Purpose: : This study explored the effects of resolution and grayscale of simulated prosthetic vision on the performance of low–vision activities of daily living (LVADLs).

Methods: : Twenty participants with 20/30+ visual acuity performed nine independent LVADLs under nine different visual states (normal; video; simulated retinal–prosthetic vision at resolutions of 4×4, 8×8, 6×10, 16×16, 32×32, and 64×64; and blind) and three grayscales (2, 8, and 256). The LVADLs tested were reading newspaper headlines, typed letters, accounts and packet labels; recognizing faces; writing checks; and telling the time on a wrist watch, wall clock, digital display. After training, each subject completed each task under each visual condition in a random order determined by a customized computer program written in C++. Performance was recorded as subjective scores (0–4, with ≥3 considered successful) based on preset criteria for each task and the time required to complete each task.

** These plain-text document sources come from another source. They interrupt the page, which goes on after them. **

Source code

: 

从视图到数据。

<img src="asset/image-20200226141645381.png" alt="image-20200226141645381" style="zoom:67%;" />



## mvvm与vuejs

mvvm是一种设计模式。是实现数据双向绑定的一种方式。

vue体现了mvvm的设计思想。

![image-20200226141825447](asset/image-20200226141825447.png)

Results: : In general, participants were unable to successfully complete tasks at the blind or low–resolution settings and successfully completed tasks at the high–resolution settings. Success rate varied at intermediate resolutions depending on the specific task tested. At 16×16 simulated resolution, >50% of participants were able to successfully complete most of the LVADLs tested and at 32×32 >50% of participants were able to successfully complete all of the LVADLs tested. Subjective performance mirrored and time to complete tasks inversely reflected the success rates.

Conclusions: : A resolution of 16×16 or 32×32 pixels should provide useful vision that will enhance the quality of life of blind patients implanted with sight–restoring devices meeting these minimum specifications. Grayscaling did not appear to play a significant role in performance outcomes between 8 and 256 levels of grayscale, indicating that a processor transmitting 8 levels of stimulation to implanted electrodes should provide functional utility that rivals that of 265 levels of stimulation.